> **Task prompt**:
Line by line, print the records exactly as they are, dropping the pictures.

> **Exercise input**:
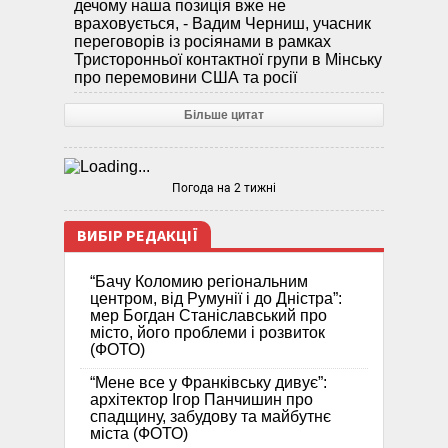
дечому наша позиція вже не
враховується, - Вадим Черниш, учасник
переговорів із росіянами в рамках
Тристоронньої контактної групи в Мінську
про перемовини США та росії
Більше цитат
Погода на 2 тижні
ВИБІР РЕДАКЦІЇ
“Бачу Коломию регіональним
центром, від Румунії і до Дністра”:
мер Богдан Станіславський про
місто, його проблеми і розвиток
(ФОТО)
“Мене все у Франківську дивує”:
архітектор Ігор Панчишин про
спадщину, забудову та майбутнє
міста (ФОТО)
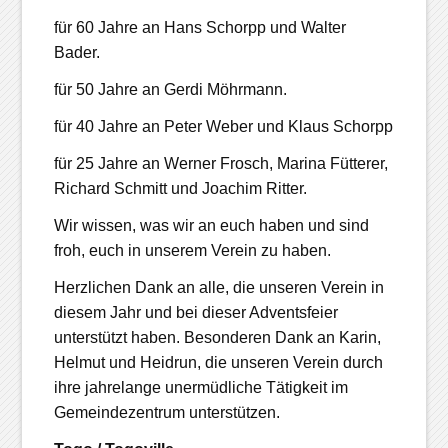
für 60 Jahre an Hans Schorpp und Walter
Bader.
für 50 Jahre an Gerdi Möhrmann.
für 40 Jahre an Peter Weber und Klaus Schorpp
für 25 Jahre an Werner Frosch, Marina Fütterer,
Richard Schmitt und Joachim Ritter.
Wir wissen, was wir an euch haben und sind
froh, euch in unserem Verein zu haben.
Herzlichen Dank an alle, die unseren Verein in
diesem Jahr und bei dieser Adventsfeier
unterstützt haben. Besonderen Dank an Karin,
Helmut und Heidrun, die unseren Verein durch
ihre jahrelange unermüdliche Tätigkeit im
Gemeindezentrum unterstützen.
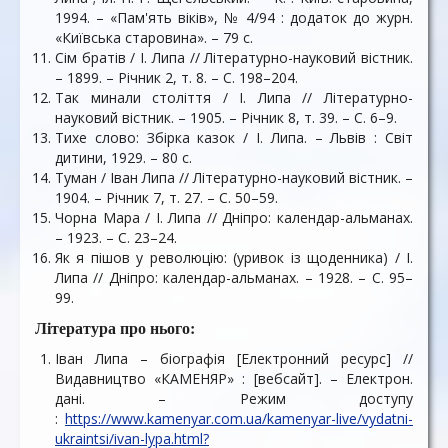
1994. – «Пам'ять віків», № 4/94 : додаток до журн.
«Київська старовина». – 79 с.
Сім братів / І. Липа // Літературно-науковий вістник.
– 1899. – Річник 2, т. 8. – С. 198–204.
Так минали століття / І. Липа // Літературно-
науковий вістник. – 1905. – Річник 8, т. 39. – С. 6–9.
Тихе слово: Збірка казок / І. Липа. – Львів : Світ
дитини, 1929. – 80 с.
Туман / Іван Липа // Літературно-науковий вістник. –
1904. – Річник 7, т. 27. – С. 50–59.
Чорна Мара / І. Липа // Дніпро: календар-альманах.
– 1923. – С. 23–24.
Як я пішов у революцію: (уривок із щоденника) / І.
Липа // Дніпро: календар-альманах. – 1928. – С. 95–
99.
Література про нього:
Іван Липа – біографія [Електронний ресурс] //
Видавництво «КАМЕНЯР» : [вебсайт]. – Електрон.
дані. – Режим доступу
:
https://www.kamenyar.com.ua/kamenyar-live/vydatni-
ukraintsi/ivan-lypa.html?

> **Task answer**:
дечому наша позиція вже не
враховується, - Вадим Черниш, учасник
переговорів із росіянами в рамках
Тристоронньої контактної групи в Мінську
про перемовини США та росії
Більше цитат
Погода на 2 тижні
ВИБІР РЕДАКЦІЇ
“Бачу Коломию регіональним
центром, від Румунії і до Дністра”:
мер Богдан Станіславський про
місто, його проблеми і розвиток
(ФОТО)
“Мене все у Франківську дивує”:
архітектор Ігор Панчишин про
спадщину, забудову та майбутнє
міста (ФОТО)
für 60 Jahre an Hans Schorpp und Walter
Bader.
für 50 Jahre an Gerdi Möhrmann.
für 40 Jahre an Peter Weber und Klaus Schorpp
für 25 Jahre an Werner Frosch, Marina Fütterer,
Richard Schmitt und Joachim Ritter.
Wir wissen, was wir an euch haben und sind
froh, euch in unserem Verein zu haben.
Herzlichen Dank an alle, die unseren Verein in
diesem Jahr und bei dieser Adventsfeier
unterstützt haben. Besonderen Dank an Karin,
Helmut und Heidrun, die unseren Verein durch
ihre jahrelange unermüdliche Tätigkeit im
Gemeindezentrum unterstützen.
1994. – «Пам'ять віків», № 4/94 : додаток до журн.
«Київська старовина». – 79 с.
Сім братів / І. Липа // Літературно-науковий вістник.
– 1899. – Річник 2, т. 8. – С. 198–204.
Так минали століття / І. Липа // Літературно-
науковий вістник. – 1905. – Річник 8, т. 39. – С. 6–9.
Тихе слово: Збірка казок / І. Липа. – Львів : Світ
дитини, 1929. – 80 с.
Туман / Іван Липа // Літературно-науковий вістник. –
1904. – Річник 7, т. 27. – С. 50–59.
Чорна Мара / І. Липа // Дніпро: календар-альманах.
– 1923. – С. 23–24.
Як я пішов у революцію: (уривок із щоденника) / І.
Липа // Дніпро: календар-альманах. – 1928. – С. 95–
99.
Література про нього:
Іван Липа – біографія [Електронний ресурс] //
Видавництво «КАМЕНЯР» : [вебсайт]. – Електрон.
дані. – Режим доступу
:
https://www.kamenyar.com.ua/kamenyar-live/vydatni-
ukraintsi/ivan-lypa.html?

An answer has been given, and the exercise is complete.